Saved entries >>
Segment Open
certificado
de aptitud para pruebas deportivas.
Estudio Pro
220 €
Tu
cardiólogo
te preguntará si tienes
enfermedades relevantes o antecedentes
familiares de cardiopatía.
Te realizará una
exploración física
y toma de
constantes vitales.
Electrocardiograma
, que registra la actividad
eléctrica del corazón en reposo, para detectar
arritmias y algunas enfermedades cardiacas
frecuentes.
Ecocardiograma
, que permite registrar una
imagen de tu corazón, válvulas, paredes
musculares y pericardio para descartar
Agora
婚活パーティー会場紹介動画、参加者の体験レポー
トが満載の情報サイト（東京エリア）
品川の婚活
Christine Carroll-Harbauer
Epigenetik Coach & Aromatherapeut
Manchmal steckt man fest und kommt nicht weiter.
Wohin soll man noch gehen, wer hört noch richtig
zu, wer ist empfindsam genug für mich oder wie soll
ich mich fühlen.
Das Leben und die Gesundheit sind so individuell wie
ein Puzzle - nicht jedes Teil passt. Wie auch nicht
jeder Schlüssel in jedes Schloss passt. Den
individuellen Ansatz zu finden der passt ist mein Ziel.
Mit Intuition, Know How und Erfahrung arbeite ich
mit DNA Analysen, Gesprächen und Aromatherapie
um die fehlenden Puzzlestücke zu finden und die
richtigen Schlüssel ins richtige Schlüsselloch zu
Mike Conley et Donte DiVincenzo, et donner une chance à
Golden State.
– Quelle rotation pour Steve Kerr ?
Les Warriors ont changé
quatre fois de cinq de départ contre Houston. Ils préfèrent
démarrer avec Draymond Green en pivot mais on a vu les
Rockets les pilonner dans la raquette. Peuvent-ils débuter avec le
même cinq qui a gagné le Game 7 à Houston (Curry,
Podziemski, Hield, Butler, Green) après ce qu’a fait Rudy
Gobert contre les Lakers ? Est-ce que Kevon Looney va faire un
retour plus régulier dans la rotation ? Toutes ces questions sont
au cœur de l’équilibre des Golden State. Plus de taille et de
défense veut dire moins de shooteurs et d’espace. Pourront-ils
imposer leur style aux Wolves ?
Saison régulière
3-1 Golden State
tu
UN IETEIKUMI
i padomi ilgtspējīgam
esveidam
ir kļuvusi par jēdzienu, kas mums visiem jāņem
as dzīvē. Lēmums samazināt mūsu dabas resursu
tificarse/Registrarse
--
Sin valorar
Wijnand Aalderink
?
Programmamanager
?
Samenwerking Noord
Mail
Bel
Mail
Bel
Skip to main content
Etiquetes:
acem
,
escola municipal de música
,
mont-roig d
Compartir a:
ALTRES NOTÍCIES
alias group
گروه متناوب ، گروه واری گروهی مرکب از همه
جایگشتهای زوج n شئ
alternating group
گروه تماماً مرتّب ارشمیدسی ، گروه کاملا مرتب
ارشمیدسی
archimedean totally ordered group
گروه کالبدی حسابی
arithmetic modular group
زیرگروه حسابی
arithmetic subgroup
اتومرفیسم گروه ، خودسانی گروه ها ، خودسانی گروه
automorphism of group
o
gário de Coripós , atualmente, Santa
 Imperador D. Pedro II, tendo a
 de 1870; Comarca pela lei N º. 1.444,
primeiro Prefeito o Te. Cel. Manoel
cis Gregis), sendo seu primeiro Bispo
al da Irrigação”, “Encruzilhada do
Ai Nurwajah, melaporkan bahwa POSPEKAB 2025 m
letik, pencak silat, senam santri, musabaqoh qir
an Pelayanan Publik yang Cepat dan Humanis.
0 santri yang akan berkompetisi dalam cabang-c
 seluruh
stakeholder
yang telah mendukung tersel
Segment Closed
TASK REQUIREMENTS >> Reproduce all of the data above with every instance of "Houston" swapped for "Denver", keeping everything else the same.

FINISHED EXERCISE >>
certificado
de aptitud para pruebas deportivas.
Estudio Pro
220 €
Tu
cardiólogo
te preguntará si tienes
enfermedades relevantes o antecedentes
familiares de cardiopatía.
Te realizará una
exploración física
y toma de
constantes vitales.
Electrocardiograma
, que registra la actividad
eléctrica del corazón en reposo, para detectar
arritmias y algunas enfermedades cardiacas
frecuentes.
Ecocardiograma
, que permite registrar una
imagen de tu corazón, válvulas, paredes
musculares y pericardio para descartar
Agora
婚活パーティー会場紹介動画、参加者の体験レポー
トが満載の情報サイト（東京エリア）
品川の婚活
Christine Carroll-Harbauer
Epigenetik Coach & Aromatherapeut
Manchmal steckt man fest und kommt nicht weiter.
Wohin soll man noch gehen, wer hört noch richtig
zu, wer ist empfindsam genug für mich oder wie soll
ich mich fühlen.
Das Leben und die Gesundheit sind so individuell wie
ein Puzzle - nicht jedes Teil passt. Wie auch nicht
jeder Schlüssel in jedes Schloss passt. Den
individuellen Ansatz zu finden der passt ist mein Ziel.
Mit Intuition, Know How und Erfahrung arbeite ich
mit DNA Analysen, Gesprächen und Aromatherapie
um die fehlenden Puzzlestücke zu finden und die
richtigen Schlüssel ins richtige Schlüsselloch zu
Mike Conley et Donte DiVincenzo, et donner une chance à
Golden State.
– Quelle rotation pour Steve Kerr ?
Les Warriors ont changé
quatre fois de cinq de départ contre Denver. Ils préfèrent
démarrer avec Draymond Green en pivot mais on a vu les
Rockets les pilonner dans la raquette. Peuvent-ils débuter avec le
même cinq qui a gagné le Game 7 à Denver (Curry,
Podziemski, Hield, Butler, Green) après ce qu’a fait Rudy
Gobert contre les Lakers ? Est-ce que Kevon Looney va faire un
retour plus régulier dans la rotation ? Toutes ces questions sont
au cœur de l’équilibre des Golden State. Plus de taille et de
défense veut dire moins de shooteurs et d’espace. Pourront-ils
imposer leur style aux Wolves ?
Saison régulière
3-1 Golden State
tu
UN IETEIKUMI
i padomi ilgtspējīgam
esveidam
ir kļuvusi par jēdzienu, kas mums visiem jāņem
as dzīvē. Lēmums samazināt mūsu dabas resursu
tificarse/Registrarse
--
Sin valorar
Wijnand Aalderink
?
Programmamanager
?
Samenwerking Noord
Mail
Bel
Mail
Bel
Skip to main content
Etiquetes:
acem
,
escola municipal de música
,
mont-roig d
Compartir a:
ALTRES NOTÍCIES
alias group
گروه متناوب ، گروه واری گروهی مرکب از همه
جایگشتهای زوج n شئ
alternating group
گروه تماماً مرتّب ارشمیدسی ، گروه کاملا مرتب
ارشمیدسی
archimedean totally ordered group
گروه کالبدی حسابی
arithmetic modular group
زیرگروه حسابی
arithmetic subgroup
اتومرفیسم گروه ، خودسانی گروه ها ، خودسانی گروه
automorphism of group
o
gário de Coripós , atualmente, Santa
 Imperador D. Pedro II, tendo a
 de 1870; Comarca pela lei N º. 1.444,
primeiro Prefeito o Te. Cel. Manoel
cis Gregis), sendo seu primeiro Bispo
al da Irrigação”, “Encruzilhada do
Ai Nurwajah, melaporkan bahwa POSPEKAB 2025 m
letik, pencak silat, senam santri, musabaqoh qir
an Pelayanan Publik yang Cepat dan Humanis.
0 santri yang akan berkompetisi dalam cabang-c
 seluruh
stakeholder
yang telah mendukung tersel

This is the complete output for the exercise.